Since 2007, sector weights have clearly moved away from cyclical energy, materials and industrials which were at one stage around 39.4 per cent of the index but are currently 19.4 per cent. What was once a market dictated by commodities has now witnessed a structural shift away from primary sectors and into the more advanced, technology sectors. There has also been an uptick in consumer related stocks (combined staples and discretionary 22 per cent from previously 9.9 per cent), whilst financials are still a large allocation with 23.7 per cent as of July 2017.

With the index’s largest weighting being Samsung Electronics, Tencent Holdings Limited, Taiwan Semiconductor Manufacturing (TSM), and Alibaba Group Holding Limited; it’s evident that emerging markets are moving up the market value chain and with the inclusion of more countries, the drivers of the index need no longer only be considered as commodity only. With a deep pool of talent to draw from and competitive labour rates that aid in exploiting global opportunities and economies of scale, it does not come as a surprise that emerging markets are providing strong businesses that feed the global structural appetite for technological change.

The growth in consumer related stocks could be further testament to the influence of China’s domestic consumer trends. If this was not only because of the large size of China within the index, then I also suspect with the continued improvement to their GDP per capita and the conscious rebalancing away from an export economy to a demand driven one will only serve to make this a more dominant sector.

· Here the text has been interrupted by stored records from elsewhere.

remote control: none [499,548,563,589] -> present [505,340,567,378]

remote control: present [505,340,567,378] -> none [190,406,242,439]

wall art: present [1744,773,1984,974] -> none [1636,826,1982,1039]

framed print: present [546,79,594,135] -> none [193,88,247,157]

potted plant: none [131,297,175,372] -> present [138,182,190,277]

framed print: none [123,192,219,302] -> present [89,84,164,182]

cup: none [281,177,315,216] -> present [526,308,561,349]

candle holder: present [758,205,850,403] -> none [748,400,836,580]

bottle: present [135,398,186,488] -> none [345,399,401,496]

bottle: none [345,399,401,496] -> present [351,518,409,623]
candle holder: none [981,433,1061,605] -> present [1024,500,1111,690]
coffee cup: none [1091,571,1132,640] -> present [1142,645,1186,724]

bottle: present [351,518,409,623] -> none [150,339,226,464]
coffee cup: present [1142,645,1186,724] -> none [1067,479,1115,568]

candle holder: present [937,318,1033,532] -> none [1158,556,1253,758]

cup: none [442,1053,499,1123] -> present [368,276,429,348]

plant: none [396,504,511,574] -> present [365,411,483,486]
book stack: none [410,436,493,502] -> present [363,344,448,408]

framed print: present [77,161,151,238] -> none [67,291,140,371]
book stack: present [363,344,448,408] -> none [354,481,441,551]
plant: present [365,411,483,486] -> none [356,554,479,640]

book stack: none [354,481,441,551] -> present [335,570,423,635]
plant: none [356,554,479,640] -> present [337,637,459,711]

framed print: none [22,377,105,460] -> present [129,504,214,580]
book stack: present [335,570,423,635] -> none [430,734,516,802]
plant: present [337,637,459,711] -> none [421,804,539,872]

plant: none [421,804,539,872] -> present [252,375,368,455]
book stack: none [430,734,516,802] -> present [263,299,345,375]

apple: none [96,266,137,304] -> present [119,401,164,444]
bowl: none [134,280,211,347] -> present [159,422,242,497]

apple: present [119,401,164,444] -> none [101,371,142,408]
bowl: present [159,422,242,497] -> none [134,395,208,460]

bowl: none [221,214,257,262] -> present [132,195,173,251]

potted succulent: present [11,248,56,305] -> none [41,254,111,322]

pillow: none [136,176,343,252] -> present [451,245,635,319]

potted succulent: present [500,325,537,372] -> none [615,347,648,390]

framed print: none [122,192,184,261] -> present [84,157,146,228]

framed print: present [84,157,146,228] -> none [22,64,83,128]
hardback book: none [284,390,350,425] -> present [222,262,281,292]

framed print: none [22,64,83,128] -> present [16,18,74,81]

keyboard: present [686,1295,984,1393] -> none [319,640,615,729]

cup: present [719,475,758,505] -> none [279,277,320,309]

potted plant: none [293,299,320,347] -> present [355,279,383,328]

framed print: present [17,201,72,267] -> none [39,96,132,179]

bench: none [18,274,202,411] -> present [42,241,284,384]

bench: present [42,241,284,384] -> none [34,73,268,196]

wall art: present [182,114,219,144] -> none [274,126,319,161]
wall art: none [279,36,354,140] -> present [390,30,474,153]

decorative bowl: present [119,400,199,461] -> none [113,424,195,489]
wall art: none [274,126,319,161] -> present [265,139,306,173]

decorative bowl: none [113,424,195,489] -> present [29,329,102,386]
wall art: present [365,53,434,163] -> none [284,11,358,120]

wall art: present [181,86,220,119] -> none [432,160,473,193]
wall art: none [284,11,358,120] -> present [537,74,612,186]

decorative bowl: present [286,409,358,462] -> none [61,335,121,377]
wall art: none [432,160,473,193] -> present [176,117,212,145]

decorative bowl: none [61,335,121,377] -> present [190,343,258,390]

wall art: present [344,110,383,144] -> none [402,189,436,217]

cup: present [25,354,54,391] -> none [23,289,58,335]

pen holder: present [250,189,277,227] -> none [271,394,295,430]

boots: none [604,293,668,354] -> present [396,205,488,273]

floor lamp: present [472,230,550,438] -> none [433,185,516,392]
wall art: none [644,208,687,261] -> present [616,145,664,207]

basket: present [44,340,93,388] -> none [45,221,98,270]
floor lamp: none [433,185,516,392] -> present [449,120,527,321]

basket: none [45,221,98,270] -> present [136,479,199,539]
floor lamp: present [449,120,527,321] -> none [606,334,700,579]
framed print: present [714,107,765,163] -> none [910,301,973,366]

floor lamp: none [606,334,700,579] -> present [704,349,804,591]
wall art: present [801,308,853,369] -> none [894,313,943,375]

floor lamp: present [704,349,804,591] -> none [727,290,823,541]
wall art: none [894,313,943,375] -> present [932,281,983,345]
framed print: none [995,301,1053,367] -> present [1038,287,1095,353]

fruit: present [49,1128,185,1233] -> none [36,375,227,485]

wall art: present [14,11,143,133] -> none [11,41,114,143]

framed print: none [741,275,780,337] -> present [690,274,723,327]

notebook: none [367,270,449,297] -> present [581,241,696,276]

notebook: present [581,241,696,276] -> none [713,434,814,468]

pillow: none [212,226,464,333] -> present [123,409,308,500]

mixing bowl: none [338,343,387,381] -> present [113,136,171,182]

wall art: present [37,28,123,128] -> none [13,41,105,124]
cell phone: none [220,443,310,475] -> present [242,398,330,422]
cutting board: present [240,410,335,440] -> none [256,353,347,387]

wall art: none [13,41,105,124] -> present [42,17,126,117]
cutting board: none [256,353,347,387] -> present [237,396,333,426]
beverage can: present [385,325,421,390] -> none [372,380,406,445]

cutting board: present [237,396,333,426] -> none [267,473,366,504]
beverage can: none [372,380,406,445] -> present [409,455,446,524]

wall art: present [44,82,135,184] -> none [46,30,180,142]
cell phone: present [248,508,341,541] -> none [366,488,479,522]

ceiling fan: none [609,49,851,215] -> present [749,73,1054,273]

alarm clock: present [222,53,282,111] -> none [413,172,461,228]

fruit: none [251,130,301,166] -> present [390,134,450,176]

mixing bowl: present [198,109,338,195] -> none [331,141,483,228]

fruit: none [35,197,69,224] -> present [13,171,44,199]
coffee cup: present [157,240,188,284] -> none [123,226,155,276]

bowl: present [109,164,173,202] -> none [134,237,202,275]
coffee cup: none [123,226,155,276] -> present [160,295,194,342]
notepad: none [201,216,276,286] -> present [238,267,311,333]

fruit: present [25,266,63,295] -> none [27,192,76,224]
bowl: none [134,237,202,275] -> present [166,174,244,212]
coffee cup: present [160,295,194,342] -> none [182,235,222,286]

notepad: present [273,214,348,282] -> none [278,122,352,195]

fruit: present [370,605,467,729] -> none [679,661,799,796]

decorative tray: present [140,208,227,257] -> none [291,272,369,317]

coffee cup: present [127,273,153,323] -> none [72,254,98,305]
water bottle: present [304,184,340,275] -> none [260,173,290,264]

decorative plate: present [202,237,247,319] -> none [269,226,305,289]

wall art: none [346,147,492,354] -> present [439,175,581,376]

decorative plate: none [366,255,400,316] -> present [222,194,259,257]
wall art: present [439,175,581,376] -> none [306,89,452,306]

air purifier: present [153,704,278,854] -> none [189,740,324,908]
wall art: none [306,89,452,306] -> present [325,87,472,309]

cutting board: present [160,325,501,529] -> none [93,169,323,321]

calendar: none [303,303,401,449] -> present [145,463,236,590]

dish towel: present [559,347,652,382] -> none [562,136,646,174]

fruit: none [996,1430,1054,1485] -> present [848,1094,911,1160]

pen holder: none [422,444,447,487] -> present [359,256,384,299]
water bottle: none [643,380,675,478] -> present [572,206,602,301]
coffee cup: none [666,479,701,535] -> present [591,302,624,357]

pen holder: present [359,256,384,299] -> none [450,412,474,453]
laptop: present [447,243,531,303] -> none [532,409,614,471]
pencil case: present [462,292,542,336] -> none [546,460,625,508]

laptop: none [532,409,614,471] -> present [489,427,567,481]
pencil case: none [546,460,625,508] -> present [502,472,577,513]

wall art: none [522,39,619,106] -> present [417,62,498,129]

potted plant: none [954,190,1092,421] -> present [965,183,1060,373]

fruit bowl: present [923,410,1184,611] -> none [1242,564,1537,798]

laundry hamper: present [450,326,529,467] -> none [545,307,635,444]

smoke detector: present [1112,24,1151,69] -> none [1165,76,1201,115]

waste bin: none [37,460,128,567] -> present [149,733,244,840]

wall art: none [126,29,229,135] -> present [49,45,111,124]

How has this change in drivers to the emerging markets been reflected in fund performance this year? Well, in truth very impressively as 45 managers within the Investment Association emerging market sector have outperformed their benchmark the MSCI Emerging Markets, which has delivered year-to-date 17 per cent. With the top three performers, as of beginning of August 2017 being:

  • Baille Gifford Emerging Markets (27.4 per cent)
  • Baille Gifford Emerging Markets Leading Companies (27.3 per cent)
  • UBS Global Emerging Markets Opportunity (24.8 per cent)

The two Baille Gifford funds have larger R-squared (>67 per cent) and correlations to the MSCI Emerging Market than the UBS (46 per cent R-squared) over the last year which shows that managers do not necessarily have to be similar in order to thrive within this environment or in fact track the index.

Looking at one-year rolling R-squared reveals fluctuating relationships between commodities and the MSCI Emerging Markets. R-squared or coefficient of determination as it is fondly known by quants is the percentage of variation in dependent Y that can be explained by independent X variable (between 0 and 1), in a regression model. Or else, the variation in commodity movements that is explained by the benchmark emerging market index. Looking at a longer rolling periods of 3 years or 5 years, reveals the same fluctuating pattern but with smoother lines.

Of the agricultural markets tested, coffee has the strongest relationship to the MSCI Emerging Market index. Mining and metals generally have stronger R-squared to the index, although as you can see, there is a slight down trend. WTI crude oil also has a consistently high R-squared but that too has been coming down. China and copper have the strongest of relationships of the indices observed. However, of all the variables looked it, it is China that has the increasing R-squared in line with our earlier observations.

Perhaps expected but nonetheless, China and global structural secular trends continue to drive emerging markets and all markets for that matter. Well documented trends of ageing populations/pharma, emergence of the emerging countries middle class consumers, infrastructure and green energy, development of technology/telecommunications and artificial intelligence are all still evolving as managers attempt to catch tailwinds whilst others like commodities wane in power.